Text section:
************

RockReveal AI — Intelligent Rock Classification System
AI
Deep Learning
Computer Vision
Geology
Education
TensorFlow
Overview
Developed an intelligent rock classification system using computer vision and deep learning to identify rocks from mobile photos. The system democratizes geology education by making rock classification accessible to students, researchers, and enthusiasts through an intuitive mobile experience and Telegram chatbot interface.
Key Responsibilities
- Problem Statement Analysis: Rock and mineral identification typically requires years of geological training and specialized equipment, creating barriers for students, researchers, and hobbyists
- Solution Architecture: Designed an intelligent rock classification system using computer vision and deep learning to identify rocks from mobile photos with high accuracy
- Multi-Platform Development: Built the system as both a pip-installable package and Telegram chatbot for maximum accessibility and usability
- Technical Implementation: Utilized TensorFlow 2.x with transfer learning, employing ResNet, EfficientNet, and MobileNet models for optimal performance
- MLOps Integration: Implemented W&B (Weights & Biases) for experiment tracking, logging, and model version control
- Production Deployment: Containerized the application using Docker and deployed on Railway hosting platform for scalable production use
Technical Achievements
- Built comprehensive rock classification system supporting 7 rock types: Basalt, Granite, Limestone, Marble, Quartzite, Sandstone, and Slate
- Implemented real-time mobile photo classification with sub-second response times
- Developed Telegram chatbot interface for instant rock identification anywhere
- Created pip-installable Python package for programmatic usage
- Integrated advanced computer vision pipeline with data augmentation and hyperparameter optimization
- Set up end-to-end MLOps workflow with experiment tracking and model monitoring
Impact
Educational Democratization: Made geology education accessible to everyone by eliminating the need for specialized equipment and years of training.

************

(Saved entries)
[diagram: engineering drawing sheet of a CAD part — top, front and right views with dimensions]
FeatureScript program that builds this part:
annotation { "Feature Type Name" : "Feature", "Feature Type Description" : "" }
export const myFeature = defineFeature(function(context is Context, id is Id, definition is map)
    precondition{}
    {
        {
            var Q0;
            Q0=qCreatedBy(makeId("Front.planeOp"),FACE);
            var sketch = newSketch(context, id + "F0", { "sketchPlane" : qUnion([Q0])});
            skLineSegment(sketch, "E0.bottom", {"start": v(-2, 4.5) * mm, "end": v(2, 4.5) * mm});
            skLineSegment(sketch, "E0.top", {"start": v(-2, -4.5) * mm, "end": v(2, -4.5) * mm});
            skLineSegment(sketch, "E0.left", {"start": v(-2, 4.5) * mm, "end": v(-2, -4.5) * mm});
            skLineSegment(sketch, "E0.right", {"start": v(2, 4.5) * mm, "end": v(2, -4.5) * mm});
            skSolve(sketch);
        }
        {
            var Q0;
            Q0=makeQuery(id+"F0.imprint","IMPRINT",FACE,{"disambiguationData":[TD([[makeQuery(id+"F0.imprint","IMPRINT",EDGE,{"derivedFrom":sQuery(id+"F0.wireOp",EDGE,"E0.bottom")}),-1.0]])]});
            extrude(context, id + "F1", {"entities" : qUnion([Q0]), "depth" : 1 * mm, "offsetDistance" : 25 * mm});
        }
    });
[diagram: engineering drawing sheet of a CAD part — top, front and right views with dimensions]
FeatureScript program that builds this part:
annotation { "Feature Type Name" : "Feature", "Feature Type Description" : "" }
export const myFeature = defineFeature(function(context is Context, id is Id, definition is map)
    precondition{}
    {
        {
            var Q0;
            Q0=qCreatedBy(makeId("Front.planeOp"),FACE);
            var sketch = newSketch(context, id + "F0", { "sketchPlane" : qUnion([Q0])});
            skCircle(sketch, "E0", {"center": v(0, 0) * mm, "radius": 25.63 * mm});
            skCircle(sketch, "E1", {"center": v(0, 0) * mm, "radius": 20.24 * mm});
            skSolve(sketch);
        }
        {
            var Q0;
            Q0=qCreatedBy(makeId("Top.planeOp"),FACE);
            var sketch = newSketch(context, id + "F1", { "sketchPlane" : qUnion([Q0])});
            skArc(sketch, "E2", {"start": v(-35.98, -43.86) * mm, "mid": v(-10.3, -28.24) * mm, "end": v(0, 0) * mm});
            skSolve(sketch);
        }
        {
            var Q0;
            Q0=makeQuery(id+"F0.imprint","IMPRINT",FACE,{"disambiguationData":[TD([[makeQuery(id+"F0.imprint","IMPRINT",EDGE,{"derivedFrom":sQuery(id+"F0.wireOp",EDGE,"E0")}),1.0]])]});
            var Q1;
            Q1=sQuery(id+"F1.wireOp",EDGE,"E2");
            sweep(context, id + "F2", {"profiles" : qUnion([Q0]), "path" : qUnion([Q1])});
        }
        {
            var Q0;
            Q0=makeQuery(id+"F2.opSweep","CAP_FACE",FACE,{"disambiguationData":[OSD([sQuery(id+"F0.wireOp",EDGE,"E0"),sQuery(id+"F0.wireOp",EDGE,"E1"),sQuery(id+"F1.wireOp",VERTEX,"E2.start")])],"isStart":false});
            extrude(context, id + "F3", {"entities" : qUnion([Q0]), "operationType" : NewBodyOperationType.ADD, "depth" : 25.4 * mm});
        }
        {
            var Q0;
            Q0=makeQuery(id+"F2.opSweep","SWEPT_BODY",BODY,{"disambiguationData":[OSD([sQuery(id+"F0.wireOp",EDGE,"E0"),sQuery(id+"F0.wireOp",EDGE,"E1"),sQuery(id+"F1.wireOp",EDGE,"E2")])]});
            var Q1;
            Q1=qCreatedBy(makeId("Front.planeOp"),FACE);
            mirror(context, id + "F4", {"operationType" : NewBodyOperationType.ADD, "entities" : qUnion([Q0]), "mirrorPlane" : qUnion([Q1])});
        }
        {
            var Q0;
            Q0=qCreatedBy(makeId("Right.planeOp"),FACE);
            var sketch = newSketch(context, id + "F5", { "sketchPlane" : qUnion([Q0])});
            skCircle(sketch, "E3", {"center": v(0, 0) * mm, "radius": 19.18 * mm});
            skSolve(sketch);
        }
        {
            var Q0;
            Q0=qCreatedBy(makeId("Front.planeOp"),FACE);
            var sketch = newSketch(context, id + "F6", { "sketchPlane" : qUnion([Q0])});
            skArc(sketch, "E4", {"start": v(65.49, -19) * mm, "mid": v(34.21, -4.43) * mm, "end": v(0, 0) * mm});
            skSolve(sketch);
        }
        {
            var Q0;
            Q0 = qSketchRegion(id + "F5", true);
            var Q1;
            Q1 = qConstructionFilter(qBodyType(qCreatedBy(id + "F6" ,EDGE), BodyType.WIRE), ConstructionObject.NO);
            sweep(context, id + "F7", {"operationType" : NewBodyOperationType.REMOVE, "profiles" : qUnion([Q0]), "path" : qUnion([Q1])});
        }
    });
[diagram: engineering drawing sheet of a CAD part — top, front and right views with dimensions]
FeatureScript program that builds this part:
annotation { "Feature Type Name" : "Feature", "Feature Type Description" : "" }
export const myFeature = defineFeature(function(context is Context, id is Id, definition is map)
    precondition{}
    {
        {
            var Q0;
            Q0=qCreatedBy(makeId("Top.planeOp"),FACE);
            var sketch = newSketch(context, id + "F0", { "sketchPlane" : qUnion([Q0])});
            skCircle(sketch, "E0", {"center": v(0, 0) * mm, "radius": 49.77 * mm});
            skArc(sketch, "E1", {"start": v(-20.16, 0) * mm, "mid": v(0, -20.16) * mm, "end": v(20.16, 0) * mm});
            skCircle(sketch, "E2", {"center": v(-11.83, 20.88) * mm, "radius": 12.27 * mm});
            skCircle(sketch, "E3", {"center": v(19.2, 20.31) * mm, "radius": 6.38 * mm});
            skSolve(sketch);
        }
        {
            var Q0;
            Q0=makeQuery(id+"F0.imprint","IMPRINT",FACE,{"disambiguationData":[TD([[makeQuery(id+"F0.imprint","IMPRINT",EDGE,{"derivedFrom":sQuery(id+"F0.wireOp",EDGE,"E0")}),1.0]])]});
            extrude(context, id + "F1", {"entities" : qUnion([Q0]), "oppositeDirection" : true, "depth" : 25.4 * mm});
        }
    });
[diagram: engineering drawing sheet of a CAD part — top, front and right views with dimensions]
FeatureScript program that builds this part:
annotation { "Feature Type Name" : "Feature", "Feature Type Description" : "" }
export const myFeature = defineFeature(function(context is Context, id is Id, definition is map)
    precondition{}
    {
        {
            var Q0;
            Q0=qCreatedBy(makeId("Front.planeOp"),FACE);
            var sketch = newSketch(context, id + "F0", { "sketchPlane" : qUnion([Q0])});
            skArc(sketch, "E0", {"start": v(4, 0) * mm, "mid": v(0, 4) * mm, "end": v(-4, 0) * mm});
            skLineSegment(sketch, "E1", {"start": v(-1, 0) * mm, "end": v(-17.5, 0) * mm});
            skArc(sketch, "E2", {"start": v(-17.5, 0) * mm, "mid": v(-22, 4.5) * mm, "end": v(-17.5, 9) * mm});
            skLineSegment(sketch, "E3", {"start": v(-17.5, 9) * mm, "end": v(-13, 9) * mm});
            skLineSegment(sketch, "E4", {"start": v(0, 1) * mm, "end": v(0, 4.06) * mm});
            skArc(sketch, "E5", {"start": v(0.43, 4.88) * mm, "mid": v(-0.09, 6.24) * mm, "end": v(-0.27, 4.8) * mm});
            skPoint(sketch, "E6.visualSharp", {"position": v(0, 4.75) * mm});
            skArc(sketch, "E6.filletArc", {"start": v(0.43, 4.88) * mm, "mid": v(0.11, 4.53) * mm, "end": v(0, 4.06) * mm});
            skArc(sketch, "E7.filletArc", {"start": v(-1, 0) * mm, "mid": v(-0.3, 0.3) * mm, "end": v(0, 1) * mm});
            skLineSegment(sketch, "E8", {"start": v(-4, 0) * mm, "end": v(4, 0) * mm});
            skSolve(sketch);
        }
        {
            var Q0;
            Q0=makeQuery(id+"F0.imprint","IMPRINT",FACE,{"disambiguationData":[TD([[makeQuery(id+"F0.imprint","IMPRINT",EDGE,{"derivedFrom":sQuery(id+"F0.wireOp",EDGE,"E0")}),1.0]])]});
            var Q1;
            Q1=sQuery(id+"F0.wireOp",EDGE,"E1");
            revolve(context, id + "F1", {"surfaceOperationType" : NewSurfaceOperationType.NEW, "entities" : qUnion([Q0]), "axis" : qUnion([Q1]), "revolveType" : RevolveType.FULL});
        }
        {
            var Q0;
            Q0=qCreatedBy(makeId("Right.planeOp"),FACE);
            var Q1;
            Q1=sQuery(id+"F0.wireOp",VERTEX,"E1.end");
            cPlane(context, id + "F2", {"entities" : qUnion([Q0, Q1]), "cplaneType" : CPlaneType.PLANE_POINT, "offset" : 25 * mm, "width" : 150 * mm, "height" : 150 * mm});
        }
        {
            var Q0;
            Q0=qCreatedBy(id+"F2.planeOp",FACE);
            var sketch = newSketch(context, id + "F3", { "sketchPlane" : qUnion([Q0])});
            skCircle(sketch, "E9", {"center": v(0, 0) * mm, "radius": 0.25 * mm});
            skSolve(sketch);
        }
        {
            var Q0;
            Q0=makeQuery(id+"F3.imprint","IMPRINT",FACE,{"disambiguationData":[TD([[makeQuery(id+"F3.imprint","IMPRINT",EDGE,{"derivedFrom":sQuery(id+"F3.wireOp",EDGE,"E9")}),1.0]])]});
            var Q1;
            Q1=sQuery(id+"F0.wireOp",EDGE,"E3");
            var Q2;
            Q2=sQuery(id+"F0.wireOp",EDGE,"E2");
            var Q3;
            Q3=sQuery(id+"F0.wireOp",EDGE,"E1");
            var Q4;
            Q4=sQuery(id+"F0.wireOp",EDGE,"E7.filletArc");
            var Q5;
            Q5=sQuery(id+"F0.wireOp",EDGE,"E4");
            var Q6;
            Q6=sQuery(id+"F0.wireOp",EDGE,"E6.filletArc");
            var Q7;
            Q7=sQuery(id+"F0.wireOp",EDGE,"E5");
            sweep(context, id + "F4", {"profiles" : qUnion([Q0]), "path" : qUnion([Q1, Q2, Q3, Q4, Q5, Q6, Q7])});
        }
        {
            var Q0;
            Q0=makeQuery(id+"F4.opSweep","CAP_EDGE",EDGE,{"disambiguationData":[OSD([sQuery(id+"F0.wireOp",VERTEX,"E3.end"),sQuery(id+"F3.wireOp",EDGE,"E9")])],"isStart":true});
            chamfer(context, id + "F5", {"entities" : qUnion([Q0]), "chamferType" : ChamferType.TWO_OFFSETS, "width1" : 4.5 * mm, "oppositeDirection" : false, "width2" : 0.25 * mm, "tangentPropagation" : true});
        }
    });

************

Questions on the material:
(A) Rewrite the RockReveal AI text from "RockReveal AI —" up to and including "Telegram chatbot interface.", substituting "Discord" for "Telegram".
(B) Answer these questions from the RockReveal AI text:
(i) On which hosting platform was the containerized application deployed?
(ii) How many rock types does the classification system support?
(iii) What tool was implemented for experiment tracking, logging, and model version control?

Solution set:
(A)
RockReveal AI — Intelligent Rock Classification System
AI
Deep Learning
Computer Vision
Geology
Education
TensorFlow
Overview
Developed an intelligent rock classification system using computer vision and deep learning to identify rocks from mobile photos. The system democratizes geology education by making rock classification accessible to students, researchers, and enthusiasts through an intuitive mobile experience and Discord chatbot interface.

(B)
(i) Railway
(ii) 7
(iii) W&B (Weights & Biases)